We recommend using conda to prepare the environment. Please refer to the install guide for more details.

conda create -n py37 python=3.7  # "py37" is conda environment name, you can use any name you like.
conda activate py37

pip install bigdl-orca
pip install tensorflow==1.15
pip install tensorflow-datasets==2.0
pip install psutil

Step 1: Init Orca Context#

from bigdl.orca import init_orca_context, stop_orca_context

if cluster_mode == "local":  # For local machine
    init_orca_context(cluster_mode="local", cores=4, memory="4g")
elif cluster_mode == "k8s":  # For K8s cluster
    init_orca_context(cluster_mode="k8s", num_nodes=2, cores=2, memory="4g", master=..., container_image=...)
elif cluster_mode == "yarn":  # For Hadoop/YARN cluster
    init_orca_context(cluster_mode="yarn", num_nodes=2, cores=2, memory="4g")

This is the only place where you need to specify local or distributed mode. View Orca Context for more details.

Please check the tutorials if you want to run on Kubernetes or Hadoop/YARN clusters.

Step 2: Define the Model#

You may define your model, loss and metrics in the same way as in any standard (single node) TensorFlow program.

import tensorflow as tf

def accuracy(logits, labels):
    predictions = tf.argmax(logits, axis=1, output_type=labels.dtype)
    is_correct = tf.cast(tf.equal(predictions, labels), dtype=tf.float32)
    return tf.reduce_mean(is_correct)

def lenet(images):
    with tf.variable_scope('LeNet', [images]):
        net = tf.layers.conv2d(images, 32, (5, 5), activation=tf.nn.relu, name='conv1')
        net = tf.layers.max_pooling2d(net, (2, 2), 2, name='pool1')
        net = tf.layers.conv2d(net, 64, (5, 5), activation=tf.nn.relu, name='conv2')
        net = tf.layers.max_pooling2d(net, (2, 2), 2, name='pool2')
        net = tf.layers.flatten(net)
        net = tf.layers.dense(net, 1024, activation=tf.nn.relu, name='fc3')
        logits = tf.layers.dense(net, 10)
        return logits

# tensorflow inputs
images = tf.placeholder(dtype=tf.float32, shape=(None, 28, 28, 1))
# tensorflow labels
labels = tf.placeholder(dtype=tf.int32, shape=(None,))

logits = lenet(images)
loss = tf.reduce_mean(tf.losses.sparse_softmax_cross_entropy(logits=logits, labels=labels))
acc = accuracy(logits, labels)

Step 3: Define Train Dataset#

You can define the dataset using standard tf.data.Dataset.

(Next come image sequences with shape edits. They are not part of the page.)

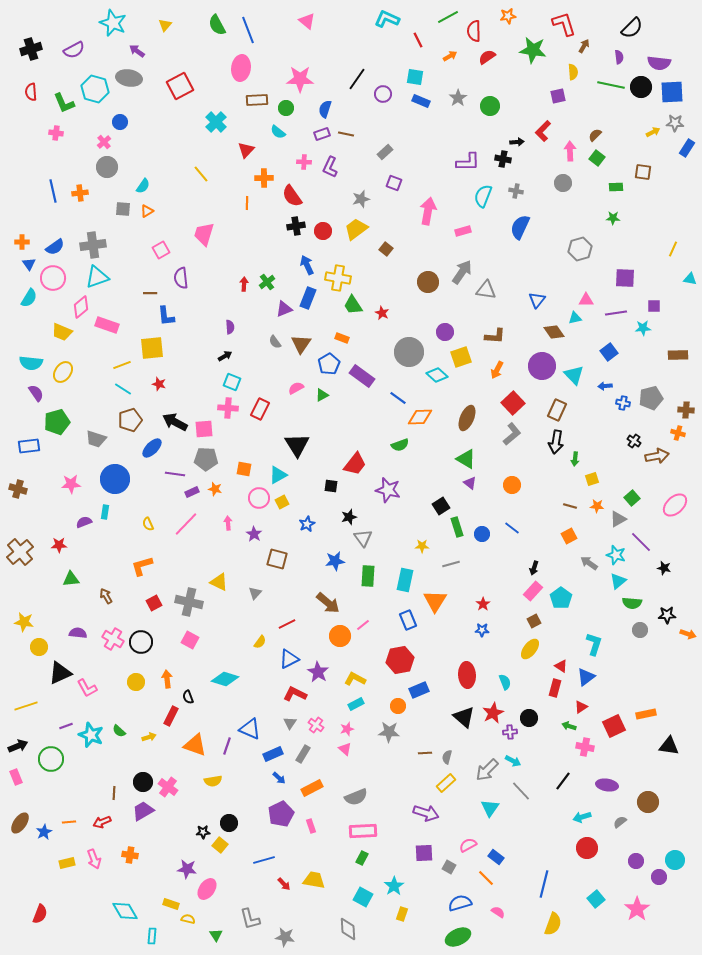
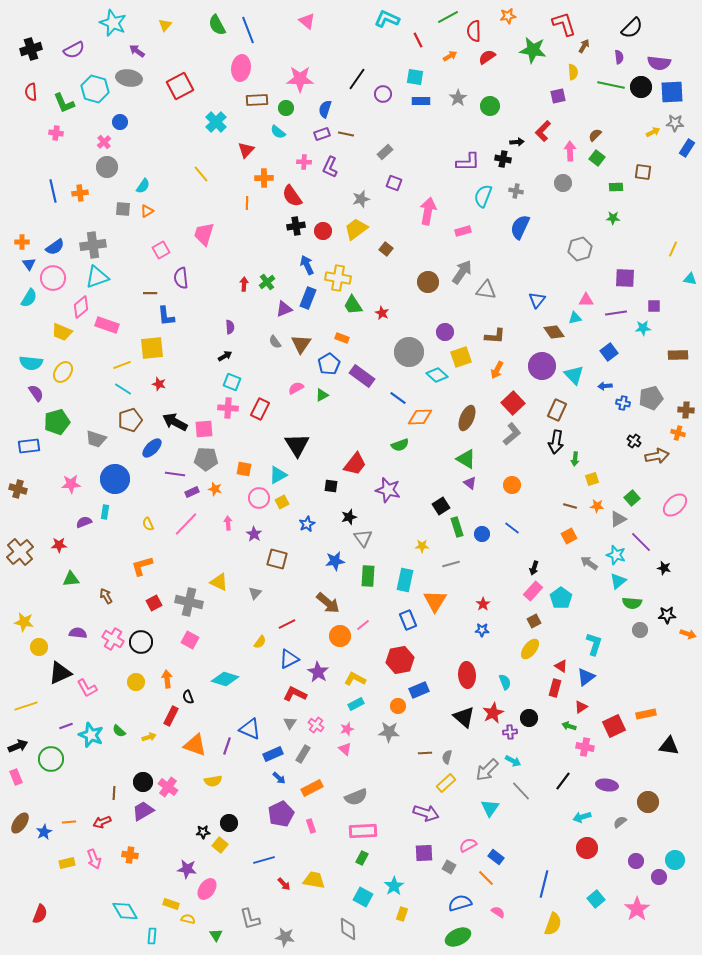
blue rectangle at (421, 101): rotated 24 degrees counterclockwise
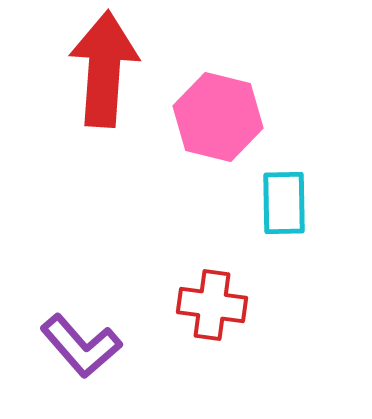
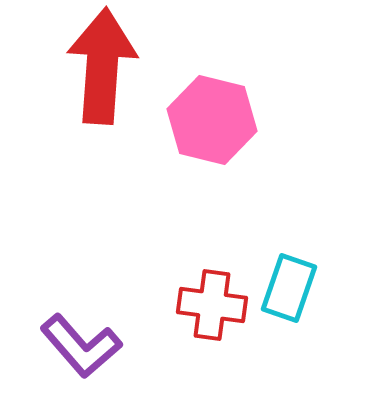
red arrow: moved 2 px left, 3 px up
pink hexagon: moved 6 px left, 3 px down
cyan rectangle: moved 5 px right, 85 px down; rotated 20 degrees clockwise
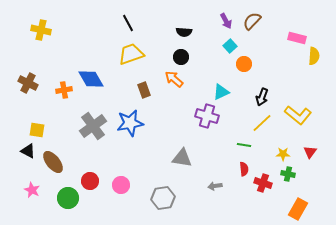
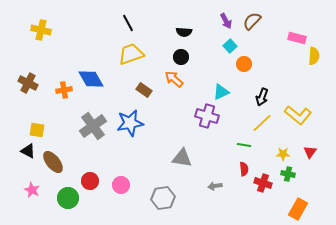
brown rectangle: rotated 35 degrees counterclockwise
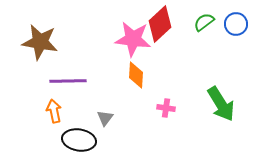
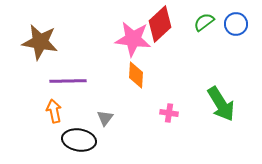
pink cross: moved 3 px right, 5 px down
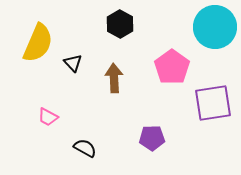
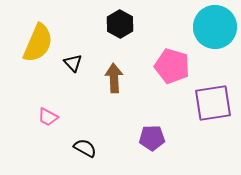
pink pentagon: moved 1 px up; rotated 20 degrees counterclockwise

Orca also supports Spark DataFrame and Orca XShards.

import tensorflow_datasets as tfds

def preprocess(data):
    data['image'] = tf.cast(data["image"], tf.float32) / 255.
    return data['image'], data['label']

# get DataSet
mnist_train = tfds.load(name="mnist", split="train", data_dir=...)
mnist_test = tfds.load(name="mnist", split="test", data_dir=...)

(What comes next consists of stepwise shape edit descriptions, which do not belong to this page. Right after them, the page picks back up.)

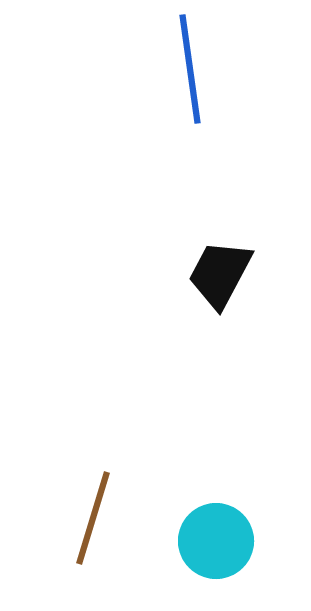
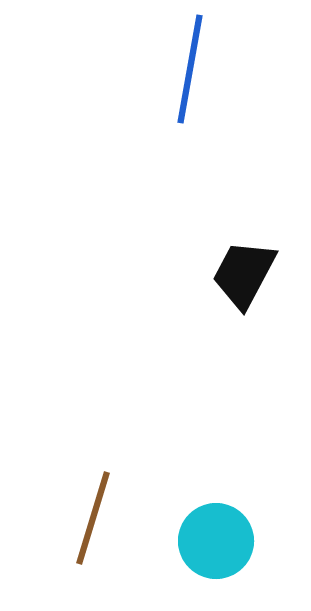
blue line: rotated 18 degrees clockwise
black trapezoid: moved 24 px right
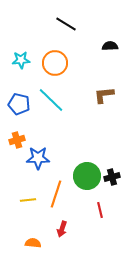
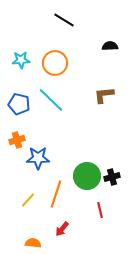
black line: moved 2 px left, 4 px up
yellow line: rotated 42 degrees counterclockwise
red arrow: rotated 21 degrees clockwise
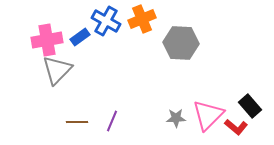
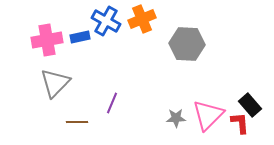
blue rectangle: rotated 24 degrees clockwise
gray hexagon: moved 6 px right, 1 px down
gray triangle: moved 2 px left, 13 px down
black rectangle: moved 1 px up
purple line: moved 18 px up
red L-shape: moved 4 px right, 4 px up; rotated 135 degrees counterclockwise
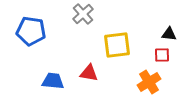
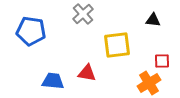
black triangle: moved 16 px left, 14 px up
red square: moved 6 px down
red triangle: moved 2 px left
orange cross: moved 1 px down
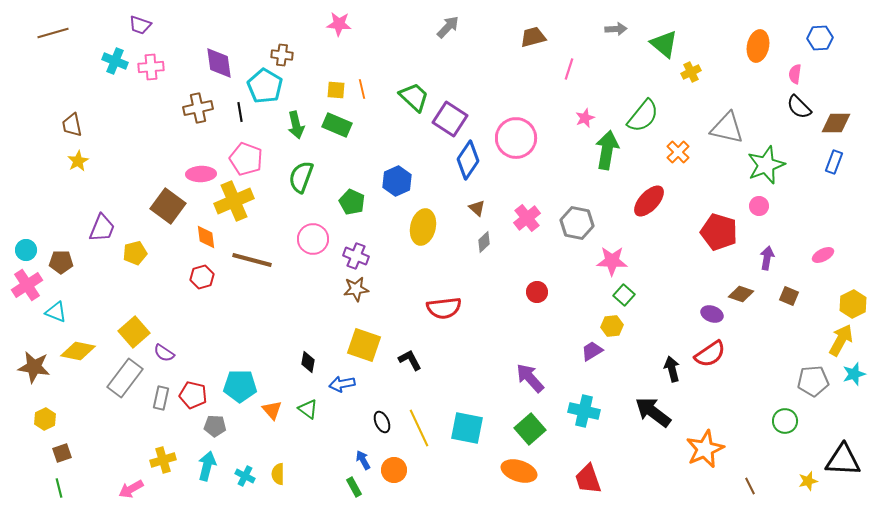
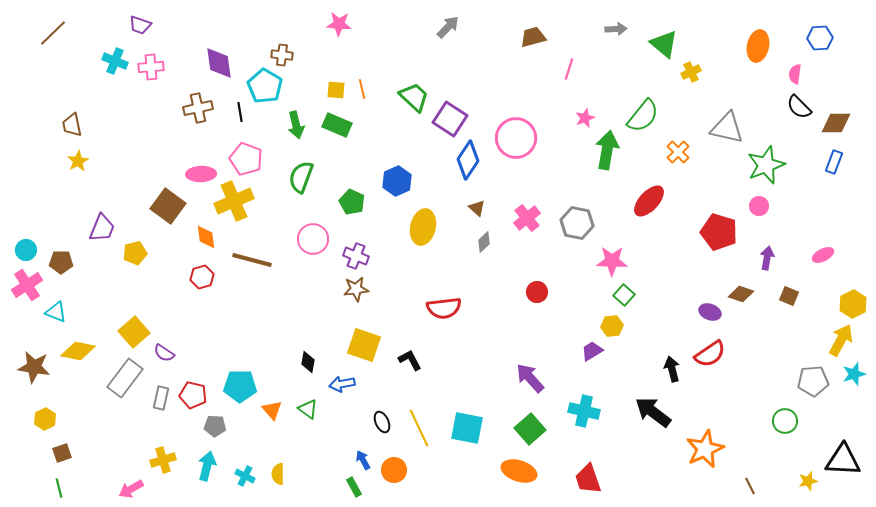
brown line at (53, 33): rotated 28 degrees counterclockwise
purple ellipse at (712, 314): moved 2 px left, 2 px up
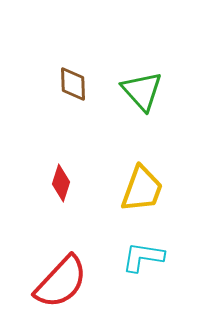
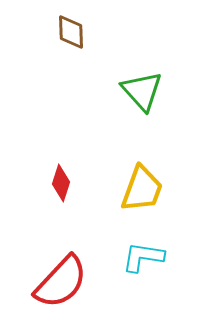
brown diamond: moved 2 px left, 52 px up
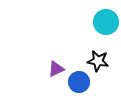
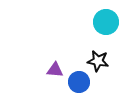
purple triangle: moved 1 px left, 1 px down; rotated 30 degrees clockwise
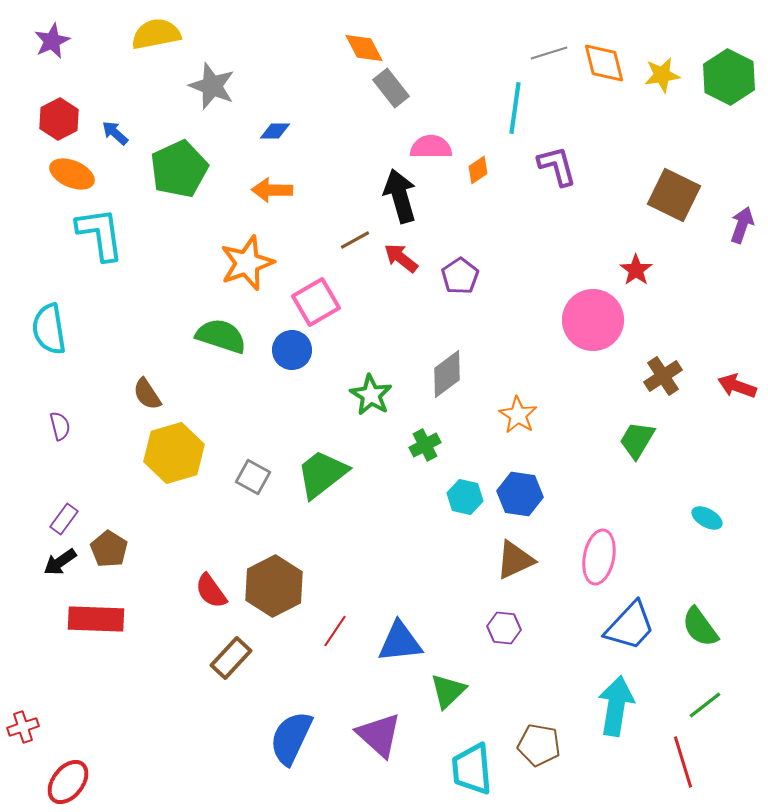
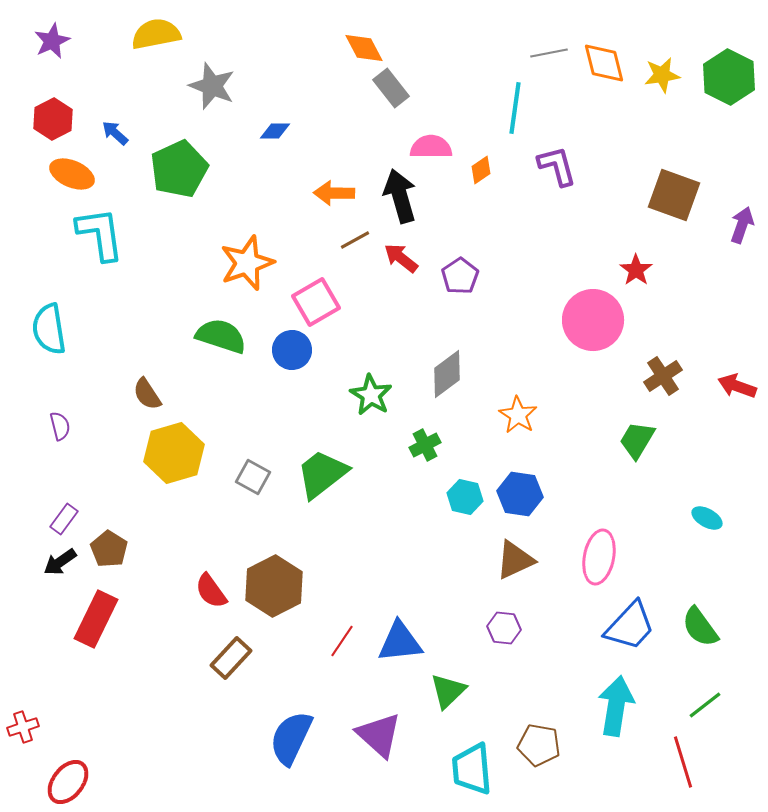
gray line at (549, 53): rotated 6 degrees clockwise
red hexagon at (59, 119): moved 6 px left
orange diamond at (478, 170): moved 3 px right
orange arrow at (272, 190): moved 62 px right, 3 px down
brown square at (674, 195): rotated 6 degrees counterclockwise
red rectangle at (96, 619): rotated 66 degrees counterclockwise
red line at (335, 631): moved 7 px right, 10 px down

mnist_train = mnist_train.map(preprocess)
mnist_test = mnist_test.map(preprocess)

Step 4: Fit with Orca Estimator#

First, create an Orca Estimator for TensorFlow.

from bigdl.orca.learn.tf.estimator import Estimator

est = Estimator.from_graph(inputs=images,
                           outputs=logits,
                           labels=labels,
                           loss=loss,
                           optimizer=tf.train.AdamOptimizer(),
                           metrics={"acc": acc})

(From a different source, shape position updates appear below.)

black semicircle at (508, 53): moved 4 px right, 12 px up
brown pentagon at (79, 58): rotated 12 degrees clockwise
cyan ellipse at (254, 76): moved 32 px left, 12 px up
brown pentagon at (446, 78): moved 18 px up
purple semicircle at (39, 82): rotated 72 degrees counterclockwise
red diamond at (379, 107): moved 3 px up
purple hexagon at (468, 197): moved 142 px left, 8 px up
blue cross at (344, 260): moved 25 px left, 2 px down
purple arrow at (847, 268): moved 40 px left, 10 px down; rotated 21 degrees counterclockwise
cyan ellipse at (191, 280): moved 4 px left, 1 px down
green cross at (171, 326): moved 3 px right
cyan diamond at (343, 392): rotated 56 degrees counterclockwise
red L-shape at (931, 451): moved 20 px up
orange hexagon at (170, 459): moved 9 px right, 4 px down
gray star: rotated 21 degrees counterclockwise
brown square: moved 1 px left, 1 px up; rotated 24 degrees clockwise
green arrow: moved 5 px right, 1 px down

Next, fit and evaluate using the Estimator.

est.fit(data=mnist_train,
        batch_size=320,
        epochs=5,
        validation_data=mnist_test)

result = est.evaluate(mnist_test)
print(result)

Note: You should call stop_orca_context() when your program finishes.

That’s it, the same code can run seamlessly on your local laptop and scale to Kubernetes or Hadoop/YARN clusters.